Data 29/03/2010 18:14:28 | Tópico: Poemas

E logo hoje mais que nunca os versos atropelam-se e amontoam-se como pilhas de prato quase a cair no chão. Escalavram esta vontade como quem apanha vento salgado na cara e grita com lábios gretados.
Li tanta coisa até hoje. Recebi tantos abraços. Quase que me conheciam e eu ia-me conhecendo a cada abraço a cada verso pronunciado. Às vezes há surpresas assim, como esta à minha frente a contar-me a história da morte de uma garça. Em criança sonhava muitas vezes que era uma garça, de repente deixei de voar, de repente, sem que nada fizesse prever, afastava-me do meio da algazarra familiar e, de repente abria os braços e planava por cima das suas cabeças e caiam versos, mas devo ter crescido de pressa de mais para perder a graça de sonhar.

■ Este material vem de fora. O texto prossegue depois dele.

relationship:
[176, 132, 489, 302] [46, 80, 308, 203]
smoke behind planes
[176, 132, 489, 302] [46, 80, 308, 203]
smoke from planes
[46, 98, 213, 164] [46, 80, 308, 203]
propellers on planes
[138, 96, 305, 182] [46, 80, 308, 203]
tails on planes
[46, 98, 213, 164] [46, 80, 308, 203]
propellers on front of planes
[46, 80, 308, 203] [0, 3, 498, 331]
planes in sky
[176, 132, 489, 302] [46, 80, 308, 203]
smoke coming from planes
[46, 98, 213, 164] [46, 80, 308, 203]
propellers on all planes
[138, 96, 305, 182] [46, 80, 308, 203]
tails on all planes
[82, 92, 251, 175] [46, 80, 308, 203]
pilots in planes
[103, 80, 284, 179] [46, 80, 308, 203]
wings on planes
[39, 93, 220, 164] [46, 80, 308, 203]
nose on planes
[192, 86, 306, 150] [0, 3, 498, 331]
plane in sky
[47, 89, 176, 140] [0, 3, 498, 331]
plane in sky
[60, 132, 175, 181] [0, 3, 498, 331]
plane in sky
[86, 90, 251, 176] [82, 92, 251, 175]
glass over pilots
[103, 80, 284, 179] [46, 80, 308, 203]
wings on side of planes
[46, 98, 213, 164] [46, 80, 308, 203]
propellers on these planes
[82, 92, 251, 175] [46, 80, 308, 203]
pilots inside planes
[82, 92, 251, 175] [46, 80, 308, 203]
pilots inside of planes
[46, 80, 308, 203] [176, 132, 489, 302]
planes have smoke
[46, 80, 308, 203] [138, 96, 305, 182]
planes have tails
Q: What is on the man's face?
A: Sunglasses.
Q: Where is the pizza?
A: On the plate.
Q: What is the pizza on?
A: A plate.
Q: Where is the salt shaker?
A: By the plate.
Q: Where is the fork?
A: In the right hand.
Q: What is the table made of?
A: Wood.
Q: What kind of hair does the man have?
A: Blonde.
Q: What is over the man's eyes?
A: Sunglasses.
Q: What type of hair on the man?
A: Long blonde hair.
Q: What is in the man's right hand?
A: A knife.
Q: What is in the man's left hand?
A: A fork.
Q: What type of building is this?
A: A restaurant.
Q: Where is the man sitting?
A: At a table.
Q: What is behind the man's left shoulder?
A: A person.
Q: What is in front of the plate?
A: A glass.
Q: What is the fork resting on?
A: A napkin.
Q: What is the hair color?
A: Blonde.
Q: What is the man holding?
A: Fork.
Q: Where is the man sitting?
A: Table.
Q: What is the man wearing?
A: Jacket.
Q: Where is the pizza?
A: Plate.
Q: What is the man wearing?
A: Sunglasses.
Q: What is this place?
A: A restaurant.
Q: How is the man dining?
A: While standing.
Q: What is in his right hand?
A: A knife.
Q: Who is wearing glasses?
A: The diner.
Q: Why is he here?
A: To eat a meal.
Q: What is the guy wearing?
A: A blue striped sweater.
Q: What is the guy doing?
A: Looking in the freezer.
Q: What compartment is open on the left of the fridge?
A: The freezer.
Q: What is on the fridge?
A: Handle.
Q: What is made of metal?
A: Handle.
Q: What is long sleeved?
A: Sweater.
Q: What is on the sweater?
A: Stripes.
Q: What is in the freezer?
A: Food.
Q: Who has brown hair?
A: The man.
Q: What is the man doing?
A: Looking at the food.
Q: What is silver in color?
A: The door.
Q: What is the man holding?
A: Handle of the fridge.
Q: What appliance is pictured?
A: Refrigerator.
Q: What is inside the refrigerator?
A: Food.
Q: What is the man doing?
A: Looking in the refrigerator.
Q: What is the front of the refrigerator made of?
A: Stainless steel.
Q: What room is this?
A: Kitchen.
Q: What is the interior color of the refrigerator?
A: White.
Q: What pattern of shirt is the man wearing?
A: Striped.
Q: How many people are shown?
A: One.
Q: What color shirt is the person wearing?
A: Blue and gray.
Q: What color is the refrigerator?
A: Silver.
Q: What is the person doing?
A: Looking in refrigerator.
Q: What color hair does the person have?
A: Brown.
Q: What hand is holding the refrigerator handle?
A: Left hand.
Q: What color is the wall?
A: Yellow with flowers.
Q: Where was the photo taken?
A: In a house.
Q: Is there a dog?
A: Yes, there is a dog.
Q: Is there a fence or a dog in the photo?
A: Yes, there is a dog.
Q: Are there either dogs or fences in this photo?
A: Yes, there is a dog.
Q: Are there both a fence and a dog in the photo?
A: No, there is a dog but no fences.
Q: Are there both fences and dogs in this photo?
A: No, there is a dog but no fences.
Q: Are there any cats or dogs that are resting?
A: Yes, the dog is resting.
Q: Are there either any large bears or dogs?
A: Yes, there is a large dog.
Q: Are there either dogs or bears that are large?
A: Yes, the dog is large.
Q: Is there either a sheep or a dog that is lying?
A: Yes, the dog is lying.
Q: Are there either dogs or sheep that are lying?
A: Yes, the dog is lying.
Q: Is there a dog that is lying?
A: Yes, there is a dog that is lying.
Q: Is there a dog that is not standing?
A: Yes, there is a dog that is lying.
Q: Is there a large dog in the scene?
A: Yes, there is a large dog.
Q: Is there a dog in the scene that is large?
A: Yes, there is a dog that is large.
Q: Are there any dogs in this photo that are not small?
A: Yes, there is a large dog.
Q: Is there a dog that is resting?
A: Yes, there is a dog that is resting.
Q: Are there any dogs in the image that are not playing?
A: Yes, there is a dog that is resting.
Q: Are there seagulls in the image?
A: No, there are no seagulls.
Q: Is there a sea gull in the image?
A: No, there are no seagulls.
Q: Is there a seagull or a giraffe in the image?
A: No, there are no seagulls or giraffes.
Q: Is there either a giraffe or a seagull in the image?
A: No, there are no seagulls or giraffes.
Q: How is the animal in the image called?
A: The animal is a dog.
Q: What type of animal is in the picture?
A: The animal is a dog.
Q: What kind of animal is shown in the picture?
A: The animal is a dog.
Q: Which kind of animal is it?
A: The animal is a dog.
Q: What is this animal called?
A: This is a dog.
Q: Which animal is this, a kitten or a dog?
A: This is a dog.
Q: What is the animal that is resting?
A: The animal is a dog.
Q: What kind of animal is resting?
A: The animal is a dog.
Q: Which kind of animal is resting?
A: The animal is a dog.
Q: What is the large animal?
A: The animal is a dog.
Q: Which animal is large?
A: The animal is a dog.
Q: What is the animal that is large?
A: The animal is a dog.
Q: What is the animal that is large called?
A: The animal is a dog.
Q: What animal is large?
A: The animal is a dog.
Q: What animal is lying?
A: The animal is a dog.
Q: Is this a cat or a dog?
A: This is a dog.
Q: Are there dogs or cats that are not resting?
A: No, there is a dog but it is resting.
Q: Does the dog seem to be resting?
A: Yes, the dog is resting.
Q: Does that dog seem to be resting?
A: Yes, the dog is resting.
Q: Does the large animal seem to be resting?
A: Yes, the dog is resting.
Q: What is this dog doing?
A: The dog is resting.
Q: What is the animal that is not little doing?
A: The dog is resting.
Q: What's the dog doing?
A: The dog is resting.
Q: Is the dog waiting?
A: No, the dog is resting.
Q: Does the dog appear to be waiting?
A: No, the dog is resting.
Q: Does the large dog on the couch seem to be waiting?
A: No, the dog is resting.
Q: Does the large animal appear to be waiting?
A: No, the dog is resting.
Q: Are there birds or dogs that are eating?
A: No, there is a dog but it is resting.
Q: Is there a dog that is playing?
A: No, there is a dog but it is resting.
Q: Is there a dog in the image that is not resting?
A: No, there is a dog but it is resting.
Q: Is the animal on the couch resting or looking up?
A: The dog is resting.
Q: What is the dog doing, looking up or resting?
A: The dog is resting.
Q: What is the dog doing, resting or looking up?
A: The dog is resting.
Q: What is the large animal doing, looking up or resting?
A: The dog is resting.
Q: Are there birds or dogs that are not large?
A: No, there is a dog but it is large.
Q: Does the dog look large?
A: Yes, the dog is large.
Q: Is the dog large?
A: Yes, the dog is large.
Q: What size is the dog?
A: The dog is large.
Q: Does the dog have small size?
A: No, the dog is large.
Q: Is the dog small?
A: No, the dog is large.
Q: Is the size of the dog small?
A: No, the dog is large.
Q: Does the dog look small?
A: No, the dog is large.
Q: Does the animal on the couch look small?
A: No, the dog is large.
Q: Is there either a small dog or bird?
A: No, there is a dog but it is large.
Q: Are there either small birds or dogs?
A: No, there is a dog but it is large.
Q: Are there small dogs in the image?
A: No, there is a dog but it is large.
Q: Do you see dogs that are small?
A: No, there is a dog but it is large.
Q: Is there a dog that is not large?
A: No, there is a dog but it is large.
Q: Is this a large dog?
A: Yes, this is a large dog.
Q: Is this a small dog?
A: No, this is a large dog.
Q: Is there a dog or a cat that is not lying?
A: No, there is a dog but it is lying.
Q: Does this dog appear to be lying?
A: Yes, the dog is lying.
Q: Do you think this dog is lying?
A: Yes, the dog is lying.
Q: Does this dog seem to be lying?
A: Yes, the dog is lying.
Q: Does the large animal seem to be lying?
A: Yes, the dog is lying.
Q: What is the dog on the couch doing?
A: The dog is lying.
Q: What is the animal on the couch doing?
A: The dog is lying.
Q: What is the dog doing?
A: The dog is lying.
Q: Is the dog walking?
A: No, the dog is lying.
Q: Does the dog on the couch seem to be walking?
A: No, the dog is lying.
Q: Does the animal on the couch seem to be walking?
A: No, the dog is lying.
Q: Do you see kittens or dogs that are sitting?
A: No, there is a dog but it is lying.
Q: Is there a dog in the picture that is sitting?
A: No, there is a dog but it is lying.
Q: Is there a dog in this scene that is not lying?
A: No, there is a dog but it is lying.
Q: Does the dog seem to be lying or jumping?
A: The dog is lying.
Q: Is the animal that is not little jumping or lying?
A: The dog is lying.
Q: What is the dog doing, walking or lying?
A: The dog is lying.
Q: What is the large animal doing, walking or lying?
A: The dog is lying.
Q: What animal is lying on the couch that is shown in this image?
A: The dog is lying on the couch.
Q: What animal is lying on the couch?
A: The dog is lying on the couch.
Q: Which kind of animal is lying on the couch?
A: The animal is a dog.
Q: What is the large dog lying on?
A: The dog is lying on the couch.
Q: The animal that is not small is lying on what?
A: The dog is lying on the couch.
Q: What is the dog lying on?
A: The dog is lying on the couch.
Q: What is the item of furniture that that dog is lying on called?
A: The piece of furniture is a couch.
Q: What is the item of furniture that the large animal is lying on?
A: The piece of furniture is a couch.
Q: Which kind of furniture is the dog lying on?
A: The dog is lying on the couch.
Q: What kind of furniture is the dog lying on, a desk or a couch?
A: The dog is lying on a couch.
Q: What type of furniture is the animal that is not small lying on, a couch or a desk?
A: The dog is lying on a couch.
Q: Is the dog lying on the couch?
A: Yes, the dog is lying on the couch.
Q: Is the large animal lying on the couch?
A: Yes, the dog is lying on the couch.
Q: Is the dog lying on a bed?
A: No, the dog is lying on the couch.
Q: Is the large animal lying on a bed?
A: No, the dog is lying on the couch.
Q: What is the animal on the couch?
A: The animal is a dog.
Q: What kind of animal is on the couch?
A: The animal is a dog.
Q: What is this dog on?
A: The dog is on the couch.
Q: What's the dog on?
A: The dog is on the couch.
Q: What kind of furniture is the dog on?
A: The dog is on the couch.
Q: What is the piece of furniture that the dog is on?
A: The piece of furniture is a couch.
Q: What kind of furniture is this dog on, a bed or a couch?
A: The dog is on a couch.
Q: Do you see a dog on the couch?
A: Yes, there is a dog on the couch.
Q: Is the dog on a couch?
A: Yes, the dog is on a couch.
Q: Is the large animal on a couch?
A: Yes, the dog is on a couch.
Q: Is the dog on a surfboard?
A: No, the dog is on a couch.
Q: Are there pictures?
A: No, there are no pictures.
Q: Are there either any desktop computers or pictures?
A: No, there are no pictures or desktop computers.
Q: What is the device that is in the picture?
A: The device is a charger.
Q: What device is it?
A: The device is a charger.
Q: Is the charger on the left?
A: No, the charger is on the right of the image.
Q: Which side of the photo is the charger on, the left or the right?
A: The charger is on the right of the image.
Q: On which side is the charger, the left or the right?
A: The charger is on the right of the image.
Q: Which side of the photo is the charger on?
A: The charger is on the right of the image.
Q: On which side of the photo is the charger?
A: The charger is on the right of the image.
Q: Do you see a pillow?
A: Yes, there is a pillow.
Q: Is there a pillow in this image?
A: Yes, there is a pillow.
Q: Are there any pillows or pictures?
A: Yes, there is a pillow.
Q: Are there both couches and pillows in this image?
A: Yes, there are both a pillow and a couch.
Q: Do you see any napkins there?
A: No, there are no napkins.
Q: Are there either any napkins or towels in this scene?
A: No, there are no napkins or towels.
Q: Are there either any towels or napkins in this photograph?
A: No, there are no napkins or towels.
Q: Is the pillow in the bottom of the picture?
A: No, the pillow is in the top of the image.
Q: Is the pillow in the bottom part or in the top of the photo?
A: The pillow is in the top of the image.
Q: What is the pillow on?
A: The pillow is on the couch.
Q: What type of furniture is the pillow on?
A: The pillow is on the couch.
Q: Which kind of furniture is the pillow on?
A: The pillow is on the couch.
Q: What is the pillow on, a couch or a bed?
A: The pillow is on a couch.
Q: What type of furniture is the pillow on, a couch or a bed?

Hoje, de repente senti que a garça voltou e com ela essa vontade quase sacramental chamada a tentação dos versos, mas fitei-os durante horas até ficarem tontos, até que desistiram, até que se foram embora. Não sei para onde, mas também não quero saber, é que o ar está tempestuoso demais para versos e os ventos sem direcção desorientam as garças, quebram ainda mais os nós dos dedos que entrelaçam a inspiração e, é assim que eu quero que continue e, que os versos me deixem em paz. Pois é, é que os versos arrepiam a alma ao fazer-nos perder o chão, pregam-me rasteiras e ainda se riem de nós, dos nossos voos rasantes, sim, porque mesmo quando eu sonhava que era garça, nunca tive aquela graça de planar nos céus, por isso, vou simplesmente deixar o vento entre num outro tom, pedir-lhe o lenço branco de volta, embora possa, entretanto, tropeçar nos cacos da loiça.